Claire Marie Miller, founder of Claire Marie Miller Seminars, has been a professional massage therapist for 36 years, and offers continuing education in many areas, including reflexology. She considers herself an “outlier” in the field of reflexology because she developed her own reflexology technique.
“There is not one method,” Miller said, but there is one goal of reflexology, she said: to help relieve clients’ pain and other issues.
Why is reflexology effective?
During a typical reflexology session, the therapist asks the client if he has any areas of pain, tightness or injury, and for new clients the therapist completes an intake form. The client remains clothed, except for shoes and socks, and either sits or lies down. The therapist then applies pressure to various spots on the feet, hands or ears, depending on the client’s needs, although foot reflexology is the modality employed most often.
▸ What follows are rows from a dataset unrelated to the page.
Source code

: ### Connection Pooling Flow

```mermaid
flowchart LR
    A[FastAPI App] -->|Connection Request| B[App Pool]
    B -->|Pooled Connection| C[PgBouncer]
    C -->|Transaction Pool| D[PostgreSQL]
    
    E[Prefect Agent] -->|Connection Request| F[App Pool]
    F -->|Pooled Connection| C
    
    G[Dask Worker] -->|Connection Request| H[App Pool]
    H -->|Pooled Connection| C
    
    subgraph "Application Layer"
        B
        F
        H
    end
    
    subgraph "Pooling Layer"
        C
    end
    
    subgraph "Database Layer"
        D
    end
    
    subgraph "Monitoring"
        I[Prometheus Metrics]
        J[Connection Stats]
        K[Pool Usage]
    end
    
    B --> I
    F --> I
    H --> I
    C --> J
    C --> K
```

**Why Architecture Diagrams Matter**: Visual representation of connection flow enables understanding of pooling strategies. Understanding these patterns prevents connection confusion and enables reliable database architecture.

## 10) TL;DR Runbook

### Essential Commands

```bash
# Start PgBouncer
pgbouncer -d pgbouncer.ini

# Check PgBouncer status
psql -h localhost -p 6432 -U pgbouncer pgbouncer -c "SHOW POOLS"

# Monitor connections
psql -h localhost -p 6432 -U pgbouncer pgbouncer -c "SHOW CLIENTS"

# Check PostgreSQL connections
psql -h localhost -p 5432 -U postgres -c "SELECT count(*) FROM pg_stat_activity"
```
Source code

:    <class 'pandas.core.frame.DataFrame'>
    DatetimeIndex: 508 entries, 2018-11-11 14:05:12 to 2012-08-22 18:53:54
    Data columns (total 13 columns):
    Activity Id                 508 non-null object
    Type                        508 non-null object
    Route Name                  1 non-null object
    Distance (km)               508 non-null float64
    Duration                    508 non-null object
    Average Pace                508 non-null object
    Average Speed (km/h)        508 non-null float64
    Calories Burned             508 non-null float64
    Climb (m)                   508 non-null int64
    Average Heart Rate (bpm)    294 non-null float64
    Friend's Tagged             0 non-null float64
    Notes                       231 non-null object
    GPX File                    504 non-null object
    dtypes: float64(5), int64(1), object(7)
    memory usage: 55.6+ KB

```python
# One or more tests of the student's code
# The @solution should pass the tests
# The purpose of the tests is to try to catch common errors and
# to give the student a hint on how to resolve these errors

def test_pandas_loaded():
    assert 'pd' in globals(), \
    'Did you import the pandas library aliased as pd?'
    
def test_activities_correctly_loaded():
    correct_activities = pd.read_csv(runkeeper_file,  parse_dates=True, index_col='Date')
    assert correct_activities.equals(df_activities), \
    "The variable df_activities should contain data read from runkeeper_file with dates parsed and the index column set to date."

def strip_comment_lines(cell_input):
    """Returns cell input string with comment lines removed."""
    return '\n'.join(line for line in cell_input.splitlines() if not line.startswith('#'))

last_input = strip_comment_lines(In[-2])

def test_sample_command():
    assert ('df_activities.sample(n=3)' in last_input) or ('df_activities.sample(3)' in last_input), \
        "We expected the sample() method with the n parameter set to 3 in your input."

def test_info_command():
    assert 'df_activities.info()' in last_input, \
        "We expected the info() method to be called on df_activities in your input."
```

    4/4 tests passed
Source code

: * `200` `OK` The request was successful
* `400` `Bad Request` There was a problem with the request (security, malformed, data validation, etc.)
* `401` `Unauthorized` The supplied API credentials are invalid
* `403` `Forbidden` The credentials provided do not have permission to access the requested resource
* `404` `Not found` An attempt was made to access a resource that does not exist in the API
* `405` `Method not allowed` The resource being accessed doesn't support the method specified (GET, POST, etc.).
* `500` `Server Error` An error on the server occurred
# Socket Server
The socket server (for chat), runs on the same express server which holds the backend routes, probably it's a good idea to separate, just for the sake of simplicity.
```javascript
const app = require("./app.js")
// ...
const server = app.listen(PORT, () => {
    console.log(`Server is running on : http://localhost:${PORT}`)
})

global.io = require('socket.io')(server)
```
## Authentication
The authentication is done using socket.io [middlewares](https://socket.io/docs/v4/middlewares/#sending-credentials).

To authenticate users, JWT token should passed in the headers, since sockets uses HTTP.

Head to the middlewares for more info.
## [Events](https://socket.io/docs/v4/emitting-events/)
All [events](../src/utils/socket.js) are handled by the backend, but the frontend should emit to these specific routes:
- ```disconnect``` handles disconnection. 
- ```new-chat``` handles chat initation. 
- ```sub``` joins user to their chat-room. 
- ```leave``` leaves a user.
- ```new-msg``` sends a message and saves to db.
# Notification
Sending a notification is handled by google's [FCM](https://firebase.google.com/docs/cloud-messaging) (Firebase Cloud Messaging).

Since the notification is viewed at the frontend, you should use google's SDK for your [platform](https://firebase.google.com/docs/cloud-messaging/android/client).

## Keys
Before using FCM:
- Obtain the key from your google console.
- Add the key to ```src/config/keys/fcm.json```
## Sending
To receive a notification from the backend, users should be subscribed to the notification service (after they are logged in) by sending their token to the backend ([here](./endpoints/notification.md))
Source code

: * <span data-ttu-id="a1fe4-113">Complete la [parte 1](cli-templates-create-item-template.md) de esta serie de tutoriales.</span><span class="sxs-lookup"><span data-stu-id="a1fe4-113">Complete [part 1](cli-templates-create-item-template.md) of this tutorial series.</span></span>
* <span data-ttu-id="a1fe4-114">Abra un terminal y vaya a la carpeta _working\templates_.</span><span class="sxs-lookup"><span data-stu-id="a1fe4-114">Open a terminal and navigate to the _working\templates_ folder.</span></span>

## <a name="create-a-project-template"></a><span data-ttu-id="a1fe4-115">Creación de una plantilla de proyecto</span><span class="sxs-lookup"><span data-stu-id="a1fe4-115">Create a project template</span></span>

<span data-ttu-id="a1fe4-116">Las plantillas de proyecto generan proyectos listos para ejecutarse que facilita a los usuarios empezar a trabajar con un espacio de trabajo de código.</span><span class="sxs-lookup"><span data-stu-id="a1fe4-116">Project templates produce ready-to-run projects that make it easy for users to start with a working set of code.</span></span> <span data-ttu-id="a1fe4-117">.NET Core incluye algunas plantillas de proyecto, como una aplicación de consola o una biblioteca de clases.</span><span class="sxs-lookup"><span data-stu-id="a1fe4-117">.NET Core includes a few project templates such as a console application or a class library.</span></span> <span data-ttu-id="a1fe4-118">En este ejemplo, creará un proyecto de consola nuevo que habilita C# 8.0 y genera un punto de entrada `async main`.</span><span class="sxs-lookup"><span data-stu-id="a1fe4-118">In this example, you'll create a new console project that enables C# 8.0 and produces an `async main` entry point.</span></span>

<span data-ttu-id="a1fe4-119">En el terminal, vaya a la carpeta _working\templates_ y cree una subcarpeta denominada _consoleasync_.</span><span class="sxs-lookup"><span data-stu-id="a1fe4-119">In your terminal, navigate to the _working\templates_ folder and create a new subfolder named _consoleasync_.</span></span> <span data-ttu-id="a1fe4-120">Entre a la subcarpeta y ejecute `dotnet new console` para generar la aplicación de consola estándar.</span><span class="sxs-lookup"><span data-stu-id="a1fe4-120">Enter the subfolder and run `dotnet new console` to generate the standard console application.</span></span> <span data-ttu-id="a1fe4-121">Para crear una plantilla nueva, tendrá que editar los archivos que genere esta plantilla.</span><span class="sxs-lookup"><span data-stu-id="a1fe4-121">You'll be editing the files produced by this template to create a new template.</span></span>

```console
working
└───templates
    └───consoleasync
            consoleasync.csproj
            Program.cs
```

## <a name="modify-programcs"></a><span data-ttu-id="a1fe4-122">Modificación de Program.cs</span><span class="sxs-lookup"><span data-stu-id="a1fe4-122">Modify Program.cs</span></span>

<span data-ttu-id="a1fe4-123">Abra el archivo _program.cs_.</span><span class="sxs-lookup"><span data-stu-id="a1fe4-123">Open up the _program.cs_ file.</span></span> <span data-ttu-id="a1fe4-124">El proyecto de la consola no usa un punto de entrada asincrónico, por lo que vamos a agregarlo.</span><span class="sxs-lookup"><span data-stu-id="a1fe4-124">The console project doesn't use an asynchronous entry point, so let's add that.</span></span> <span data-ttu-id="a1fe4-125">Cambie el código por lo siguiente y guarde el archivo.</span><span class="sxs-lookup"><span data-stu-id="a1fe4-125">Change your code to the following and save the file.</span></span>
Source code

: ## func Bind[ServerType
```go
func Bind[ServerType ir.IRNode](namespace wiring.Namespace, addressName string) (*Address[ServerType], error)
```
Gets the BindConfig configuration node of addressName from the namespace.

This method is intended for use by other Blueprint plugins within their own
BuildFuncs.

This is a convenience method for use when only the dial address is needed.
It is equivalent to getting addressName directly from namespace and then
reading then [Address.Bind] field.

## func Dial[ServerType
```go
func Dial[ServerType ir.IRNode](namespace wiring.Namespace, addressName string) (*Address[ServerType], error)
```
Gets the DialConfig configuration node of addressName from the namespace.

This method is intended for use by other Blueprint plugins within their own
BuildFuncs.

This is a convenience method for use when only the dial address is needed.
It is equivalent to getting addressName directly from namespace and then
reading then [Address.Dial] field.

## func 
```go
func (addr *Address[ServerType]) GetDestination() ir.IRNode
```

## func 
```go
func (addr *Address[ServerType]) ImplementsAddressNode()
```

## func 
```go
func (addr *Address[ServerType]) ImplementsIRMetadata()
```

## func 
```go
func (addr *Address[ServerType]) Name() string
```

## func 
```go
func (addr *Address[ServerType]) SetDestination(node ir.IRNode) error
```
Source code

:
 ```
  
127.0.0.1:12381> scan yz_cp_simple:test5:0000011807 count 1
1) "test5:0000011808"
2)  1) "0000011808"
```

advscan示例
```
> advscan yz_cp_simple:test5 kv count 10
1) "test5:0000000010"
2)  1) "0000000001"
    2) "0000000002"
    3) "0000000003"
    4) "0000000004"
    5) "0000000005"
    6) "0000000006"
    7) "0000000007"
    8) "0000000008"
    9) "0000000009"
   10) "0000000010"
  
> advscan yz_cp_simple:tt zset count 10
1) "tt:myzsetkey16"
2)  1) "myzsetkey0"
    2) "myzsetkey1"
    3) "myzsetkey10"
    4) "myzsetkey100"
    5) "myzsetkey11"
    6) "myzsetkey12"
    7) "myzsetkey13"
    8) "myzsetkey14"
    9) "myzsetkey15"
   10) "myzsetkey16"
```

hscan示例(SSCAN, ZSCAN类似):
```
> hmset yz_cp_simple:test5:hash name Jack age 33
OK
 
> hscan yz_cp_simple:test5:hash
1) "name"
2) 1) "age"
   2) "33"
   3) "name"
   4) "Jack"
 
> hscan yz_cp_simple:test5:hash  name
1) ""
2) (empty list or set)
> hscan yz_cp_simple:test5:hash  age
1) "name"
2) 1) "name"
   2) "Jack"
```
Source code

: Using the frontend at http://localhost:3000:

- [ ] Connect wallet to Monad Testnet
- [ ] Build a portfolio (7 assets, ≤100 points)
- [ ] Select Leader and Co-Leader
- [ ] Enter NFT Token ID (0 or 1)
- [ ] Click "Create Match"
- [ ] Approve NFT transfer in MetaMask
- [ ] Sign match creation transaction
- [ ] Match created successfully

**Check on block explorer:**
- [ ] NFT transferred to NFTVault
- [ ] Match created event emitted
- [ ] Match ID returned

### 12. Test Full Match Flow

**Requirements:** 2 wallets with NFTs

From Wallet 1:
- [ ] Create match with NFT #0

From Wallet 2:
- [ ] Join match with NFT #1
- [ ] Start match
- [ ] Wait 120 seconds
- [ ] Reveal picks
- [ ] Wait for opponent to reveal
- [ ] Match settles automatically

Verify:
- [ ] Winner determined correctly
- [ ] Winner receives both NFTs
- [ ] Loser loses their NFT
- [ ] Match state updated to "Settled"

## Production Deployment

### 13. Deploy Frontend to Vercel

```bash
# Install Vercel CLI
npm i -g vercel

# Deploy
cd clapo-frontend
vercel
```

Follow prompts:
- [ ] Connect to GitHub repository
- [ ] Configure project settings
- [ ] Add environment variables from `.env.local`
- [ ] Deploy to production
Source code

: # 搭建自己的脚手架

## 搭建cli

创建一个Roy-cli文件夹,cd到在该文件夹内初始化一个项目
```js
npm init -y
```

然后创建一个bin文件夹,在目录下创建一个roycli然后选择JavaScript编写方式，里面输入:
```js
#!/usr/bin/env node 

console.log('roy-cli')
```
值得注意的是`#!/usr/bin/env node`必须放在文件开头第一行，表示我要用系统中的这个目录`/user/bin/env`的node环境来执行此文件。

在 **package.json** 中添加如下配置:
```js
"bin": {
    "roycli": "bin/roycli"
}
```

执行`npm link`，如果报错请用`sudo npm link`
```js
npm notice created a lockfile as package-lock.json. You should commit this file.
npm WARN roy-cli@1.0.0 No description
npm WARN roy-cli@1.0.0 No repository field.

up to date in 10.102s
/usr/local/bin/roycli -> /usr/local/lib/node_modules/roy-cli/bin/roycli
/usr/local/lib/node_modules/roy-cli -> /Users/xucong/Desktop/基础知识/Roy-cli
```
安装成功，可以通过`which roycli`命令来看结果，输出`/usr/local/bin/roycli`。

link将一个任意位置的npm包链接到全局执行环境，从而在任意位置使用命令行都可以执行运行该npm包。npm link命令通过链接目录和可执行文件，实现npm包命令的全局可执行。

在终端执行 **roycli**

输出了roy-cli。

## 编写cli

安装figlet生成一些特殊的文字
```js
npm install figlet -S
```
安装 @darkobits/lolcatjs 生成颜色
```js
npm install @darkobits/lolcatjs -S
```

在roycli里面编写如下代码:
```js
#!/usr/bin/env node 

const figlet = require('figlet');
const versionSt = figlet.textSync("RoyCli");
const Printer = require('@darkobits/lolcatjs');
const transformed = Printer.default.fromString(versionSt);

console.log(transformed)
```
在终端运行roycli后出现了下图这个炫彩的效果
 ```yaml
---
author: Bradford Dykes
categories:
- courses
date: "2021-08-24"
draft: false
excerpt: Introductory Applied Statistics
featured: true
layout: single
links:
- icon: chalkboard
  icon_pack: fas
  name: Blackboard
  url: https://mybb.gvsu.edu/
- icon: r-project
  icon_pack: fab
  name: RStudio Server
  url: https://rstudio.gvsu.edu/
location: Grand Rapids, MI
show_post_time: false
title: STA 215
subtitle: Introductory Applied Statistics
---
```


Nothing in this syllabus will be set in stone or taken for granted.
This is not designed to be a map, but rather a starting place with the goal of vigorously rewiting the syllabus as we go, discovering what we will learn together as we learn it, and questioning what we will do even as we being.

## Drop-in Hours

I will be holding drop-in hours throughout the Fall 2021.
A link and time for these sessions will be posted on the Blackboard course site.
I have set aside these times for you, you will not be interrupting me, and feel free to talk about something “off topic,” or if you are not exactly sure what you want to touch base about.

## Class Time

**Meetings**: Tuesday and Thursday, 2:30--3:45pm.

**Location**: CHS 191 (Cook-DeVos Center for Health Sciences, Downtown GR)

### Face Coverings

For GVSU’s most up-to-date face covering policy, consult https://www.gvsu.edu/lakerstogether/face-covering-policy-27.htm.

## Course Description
The feet contain more than 7,000 nerve endings, according to many sources, including the Gale Encyclopedia of Alternative Medicine’s overview of reflexology. “It is a rich area for accessing the body,” said Miller.
Proponents of reflexology say it is helpful for a range of conditions, including digestive issues, infertility, tension headaches, spinal problems and many others. Research studies indicate reflexology reduces anxiety in chemotherapy patients; improves sleep for postpartum women; and reduces symptoms of low-back pain, among many other benefits. (These studies and more on reflexology and other modalities can be accessed at massagemag.com/research-studies.)
Reflexology and PTSD
Perhaps one of the most promising uses of reflexology being explored is in cases of post-traumatic stress disorder (PTSD).
Miller described an encounter with a wounded military veteran she was seated next to on an airplane. In the course of normal conversation, she mentioned being a massage therapist; the man told her he had PTSD, and would never consider getting a massage.
“He said, ‘There’s no way I would take off all of my clothes and lay facedown with a stranger in the room,’” Miller said. She then explained to him how he could receive the relaxation benefit of reflexology while remaining face-up and fully clothed.
“Many people say that it is more relaxing than a full-body massage,” said Miller.
There is a growing body of research that supports the use of reflexology for people who have PTSD, including an Institute of Human Ecology study involving Israeli soldiers. This study, among others, is summarized on the Reflexology Research Project website, which is maintained by reflexology educators and authors Kevin and Barbara Kunz.
According to Miller, reflexology is a highly sought-after alternative therapy at Walter Reed National Military Medical Center, in Bethesda, Maryland. Demand for the treatment is so high that Cause USA, a group that, according to its website, “organizes programs that promote recreation, relaxation and resiliency for members of the U.S. Armed Services recuperating from injuries received in support of operations in Iraq and Afghanistan,” has a specific program to raise money for service members to get reflexology treatments, as well as massage and reiki sessions.
If you are interested in specializing in reflexology, several resources exist. The American Reflexology Certification Board, which offers board certification in the modality, is a good place to start. As with any specialized technique, specialized training must be completed in order to practice it. The International Institute of Reflexology, for example, offers an eight-day training that results in certification.